His companion, a doctor, is similarly a bloviator, and responds in similarly stilted terms: “There’s no effect without cause,” he says.
If the plummy talk of the first page isn’t enough to drive you away, you get a mystery of sorts. The magistrate provides further details, The doctor solves the mystery. The magistrate is stunned and chastened: It was his wife! SPOILER ALERT: She killed herself because he had had an affair!
There, I’ve spared you the trouble of reading this story. It’s pretty dreadful.
READ THIS? READ THAT!
The one interesting thing about this story is the remarkable resemblance the dialog has to that of Sir Arthur Conan Doyle. The blithe superiority of the doctor in this story (of course Chekhov would create a doctor character who was blithely superior) reminds me of nobody so much as Sherlock Holmes, and I assumed (blithely!) that Chekhov must have stolen the tone from Doyle.

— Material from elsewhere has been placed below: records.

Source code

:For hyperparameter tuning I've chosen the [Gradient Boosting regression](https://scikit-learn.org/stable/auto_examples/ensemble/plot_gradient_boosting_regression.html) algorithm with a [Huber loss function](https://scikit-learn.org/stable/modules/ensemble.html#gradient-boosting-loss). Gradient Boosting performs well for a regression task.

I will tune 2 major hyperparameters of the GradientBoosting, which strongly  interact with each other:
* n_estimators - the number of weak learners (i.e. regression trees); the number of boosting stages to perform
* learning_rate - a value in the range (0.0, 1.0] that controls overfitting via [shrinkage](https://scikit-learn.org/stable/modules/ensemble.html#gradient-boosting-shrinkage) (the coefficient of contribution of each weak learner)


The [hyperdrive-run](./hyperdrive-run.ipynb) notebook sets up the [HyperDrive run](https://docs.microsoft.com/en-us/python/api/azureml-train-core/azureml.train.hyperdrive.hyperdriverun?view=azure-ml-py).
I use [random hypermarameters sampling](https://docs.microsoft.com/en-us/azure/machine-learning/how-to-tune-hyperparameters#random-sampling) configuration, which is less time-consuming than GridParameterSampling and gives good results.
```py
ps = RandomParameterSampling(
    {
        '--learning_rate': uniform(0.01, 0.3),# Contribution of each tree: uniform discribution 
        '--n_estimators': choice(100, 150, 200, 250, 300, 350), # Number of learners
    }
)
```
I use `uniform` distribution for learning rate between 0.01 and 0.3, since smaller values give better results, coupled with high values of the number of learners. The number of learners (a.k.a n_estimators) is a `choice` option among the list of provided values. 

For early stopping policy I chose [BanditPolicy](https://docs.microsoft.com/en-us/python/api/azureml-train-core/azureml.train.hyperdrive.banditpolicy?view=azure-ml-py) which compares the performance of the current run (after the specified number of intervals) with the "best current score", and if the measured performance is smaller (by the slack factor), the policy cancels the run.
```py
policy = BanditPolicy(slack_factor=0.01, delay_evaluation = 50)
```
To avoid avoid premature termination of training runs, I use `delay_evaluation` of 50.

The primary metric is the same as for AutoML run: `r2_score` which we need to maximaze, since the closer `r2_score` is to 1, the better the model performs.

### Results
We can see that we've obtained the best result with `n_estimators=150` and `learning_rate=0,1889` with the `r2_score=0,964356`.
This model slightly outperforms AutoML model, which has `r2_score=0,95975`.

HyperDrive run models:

But as it happens, the first Sherlock Holmes story did not appear until November 1887, fully six months after the publication of “The Examining Magistrate.” So Chekhov had not read Doyle when he wrote this story! I suppose it’s possible that by the time Constance Garnett got around to translating this and others of Chekhov’s stories, Doyle’s voice had infected her a little, and her wording choices for mystery stories inadvertently picked up an inflection of Holmes.
Whatever Chekhov’s influences, he was interested in the mystery genre, and even a bit of a pioneer. His first and only novel, written in 1884 and pretty much forgotten now, is a mystery about a woman murdered in the woods. Forgive me for giving things away, but that novel, “The Shooting Party,” may be the first mystery narrated by the perpetrator.
I really don’t want to inflict Chekhov’s mysteries on anyone, but if you like “The Examining Magistrate,” then by all means go ahead and read “The Swedish Match,” a detective story that is meant to provide a laugh as well as a mystery to be solved.